== Task goal ==
Return the potato salad recipe's text between "2 ribs celery" and "minutes until tender.", inclusive, copying it word for word.

Classic Potato Salad: The Ultimate Crowd-Pleasing Side Dish


  • Author: ALICE
  • Total Time: 45
  • Yield: 6-8 servings 1x
  • Diet: Vegetarian

Description

A creamy, tangy American side dish with Yukon Gold potatoes, mayonnaise, pickles, and mustard. Steam-finished potatoes keep firm, while buttermilk and pickles add brightness. Perfect for barbecues and family meals.


Ingredients

Scale

3 pounds Yukon Gold potatoes (or Russet)
4 large hard-boiled eggs (separate yolks for dressing)
1 cup mayonnaise (full-fat preferred)
1/4 cup buttermilk (or regular milk)
2 tablespoons yellow mustard (or Dijon for spice)
2 medium dill pickles (or jalapeños/cucumbers)
2 ribs celery (or scallions)
1/4 cup red onion (or green onions)
1 teaspoon salt (plus more to taste)
Freshly ground black pepper


Instructions

Place unpeeled potatoes in a pot, add cold water and 1 tsp salt. Bring to a boil, then simmer 10-15 minutes until tender.
Drain water completely, cover the pot, and steam for 5-10 minutes. Cool slightly, then peel and dice into ½-inch cubes.
Separate 4 egg yolks from whites. Mash yolks with a fork, then stir in mayonnaise, buttermilk, mustard, 1 tbsp pickle juice, salt, and pepper to form a smooth dressing.

Region and label listings
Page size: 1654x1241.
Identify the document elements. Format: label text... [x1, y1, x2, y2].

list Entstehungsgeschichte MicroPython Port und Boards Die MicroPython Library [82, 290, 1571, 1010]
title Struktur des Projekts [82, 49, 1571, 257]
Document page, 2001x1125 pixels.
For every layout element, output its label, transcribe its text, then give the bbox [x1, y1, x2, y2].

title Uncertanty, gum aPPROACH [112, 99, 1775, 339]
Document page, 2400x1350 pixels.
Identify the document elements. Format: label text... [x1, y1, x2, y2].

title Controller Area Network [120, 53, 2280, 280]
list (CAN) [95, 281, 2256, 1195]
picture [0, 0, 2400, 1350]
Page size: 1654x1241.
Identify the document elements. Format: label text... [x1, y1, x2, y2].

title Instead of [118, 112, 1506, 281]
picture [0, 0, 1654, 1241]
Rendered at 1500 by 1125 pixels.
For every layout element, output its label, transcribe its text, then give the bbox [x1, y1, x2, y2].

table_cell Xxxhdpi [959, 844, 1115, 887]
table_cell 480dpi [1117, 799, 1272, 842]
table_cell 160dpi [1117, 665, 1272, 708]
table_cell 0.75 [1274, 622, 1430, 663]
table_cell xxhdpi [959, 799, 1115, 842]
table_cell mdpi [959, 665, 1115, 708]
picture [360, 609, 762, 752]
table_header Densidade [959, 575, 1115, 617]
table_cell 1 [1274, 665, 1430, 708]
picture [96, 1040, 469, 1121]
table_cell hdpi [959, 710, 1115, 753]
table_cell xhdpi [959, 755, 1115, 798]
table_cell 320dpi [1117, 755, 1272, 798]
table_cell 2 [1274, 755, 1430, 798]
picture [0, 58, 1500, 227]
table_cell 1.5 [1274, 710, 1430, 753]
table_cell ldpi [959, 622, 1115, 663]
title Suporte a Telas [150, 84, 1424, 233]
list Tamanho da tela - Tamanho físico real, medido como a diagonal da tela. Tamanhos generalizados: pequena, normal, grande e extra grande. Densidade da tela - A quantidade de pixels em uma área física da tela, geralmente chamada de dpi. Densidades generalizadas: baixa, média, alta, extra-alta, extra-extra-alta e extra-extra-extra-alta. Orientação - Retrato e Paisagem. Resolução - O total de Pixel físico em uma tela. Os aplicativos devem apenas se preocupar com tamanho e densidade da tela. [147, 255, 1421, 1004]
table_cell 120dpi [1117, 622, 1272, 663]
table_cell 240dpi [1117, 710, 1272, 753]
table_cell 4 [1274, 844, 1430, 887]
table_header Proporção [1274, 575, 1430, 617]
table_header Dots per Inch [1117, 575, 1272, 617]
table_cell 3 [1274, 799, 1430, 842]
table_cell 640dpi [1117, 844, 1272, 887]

== Finished task ==
2 ribs celery (or scallions)
1/4 cup red onion (or green onions)
1 teaspoon salt (plus more to taste)
Freshly ground black pepper


Instructions

Place unpeeled potatoes in a pot, add cold water and 1 tsp salt. Bring to a boil, then simmer 10-15 minutes until tender.